Traveling Salesman Problem - Shortest Route

You are given a set of ( n ) towns and a matrix ( D ) where ( D_{ij} ) represents the distance between town ( i ) and town ( j ). The task is to compute the shortest possible route starting from a specified town ( s ), visiting every other town exactly once, and returning to ( s ). This is a classic Traveling Salesman Problem (TSP) that can be solved using brute-force permutations since ( 2 \leq n \leq 10 ). The answer must be rounded to two decimal places.

The route cost for a permutation ( P = (p_1, p_2, \dots, p_{n-1}) ) is computed as: [ \text{Cost}(P) = D_{s,p_1} + \sum_{i=1}^{n-2} D_{p_i, p_{i+1}} + D_{p_{n-1}, s} ] Your task is to write a program that reads the input from standard input (stdin) and outputs the minimal route cost to standard output (stdout) in the required format.

inputFormat

The first line of input contains two integers: \( n \) (the number of towns) and \( s \) (the index of the starting town). \( n \) and \( s \) satisfy \( 2 \leq n \leq 10 \) and \( 0 \leq s < n \).

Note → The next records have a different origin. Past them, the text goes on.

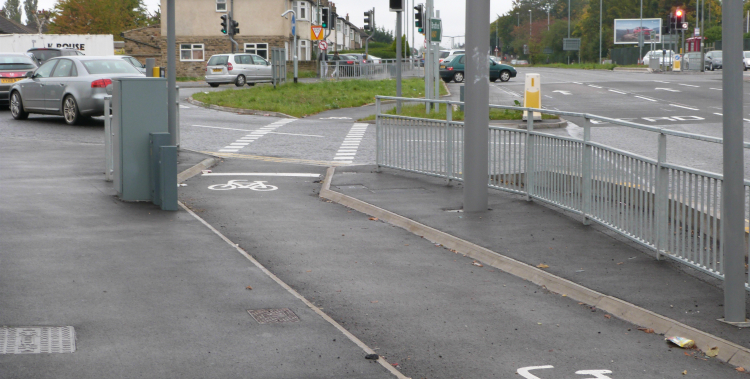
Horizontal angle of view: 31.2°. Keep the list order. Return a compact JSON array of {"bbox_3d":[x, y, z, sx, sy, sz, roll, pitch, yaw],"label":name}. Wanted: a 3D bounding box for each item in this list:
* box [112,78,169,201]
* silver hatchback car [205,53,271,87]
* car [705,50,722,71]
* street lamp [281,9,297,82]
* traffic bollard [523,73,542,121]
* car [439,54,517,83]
[{"bbox_3d":[-2.590,-0.563,14.801,0.490,1.290,0.640,-2,6,-19],"label":"box"},{"bbox_3d":[-5.667,-5.350,59.317,1.710,1.520,4.050,4,7,34],"label":"silver hatchback car"},{"bbox_3d":[25.344,-9.490,98.965,1.720,1.480,4.000,0,6,2],"label":"car"},{"bbox_3d":[-3.884,-6.479,61.095,0.736,3.313,0.220,-1,6,-13],"label":"street lamp"},{"bbox_3d":[3.616,-2.143,30.961,0.410,1.061,0.290,0,6,0],"label":"traffic bollard"},{"bbox_3d":[4.936,-5.888,65.163,3.740,1.370,1.600,-2,6,-20],"label":"car"}]

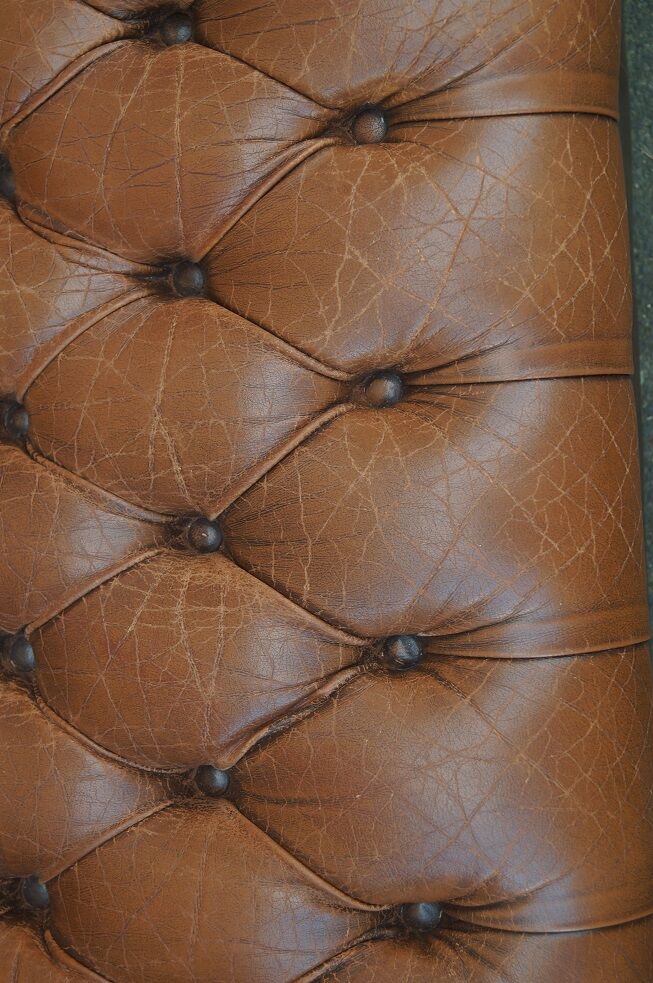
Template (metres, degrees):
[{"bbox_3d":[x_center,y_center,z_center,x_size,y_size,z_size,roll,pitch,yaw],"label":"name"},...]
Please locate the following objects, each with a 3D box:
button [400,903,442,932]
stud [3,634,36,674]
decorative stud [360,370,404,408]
[{"bbox_3d":[0.052,0.233,0.900,0.020,0.009,0.020,0,90,18],"label":"button"},{"bbox_3d":[-0.185,0.099,0.998,0.009,0.020,0.020,0,90,-61],"label":"stud"},{"bbox_3d":[0.032,-0.057,0.900,0.020,0.009,0.020,0,90,18],"label":"decorative stud"}]

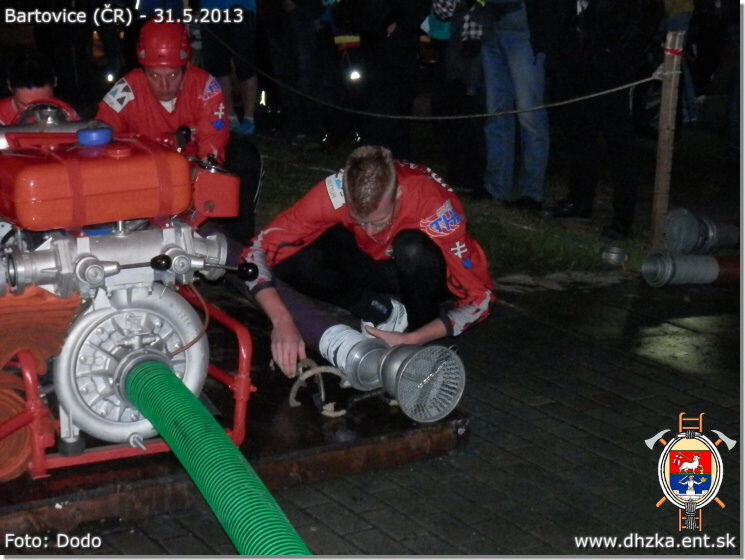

The next \( n \) lines each contain \( n \) space-separated integers. The \( j^{th} \) number in the \( i^{th} \) line represents the distance between town \( i \) and town \( j \), where \( 0 \leq D_{ij} \leq 10^5 \). It is guaranteed that \( D_{ii} = 0 \) for all \( i \).

outputFormat

Output a single floating-point number representing the minimum possible route cost. The result should be rounded to two decimal places. Print the answer to standard output (stdout).

4 0
0 10 15 20
10 0 35 25
15 35 0 30
20 25 30 0

80.00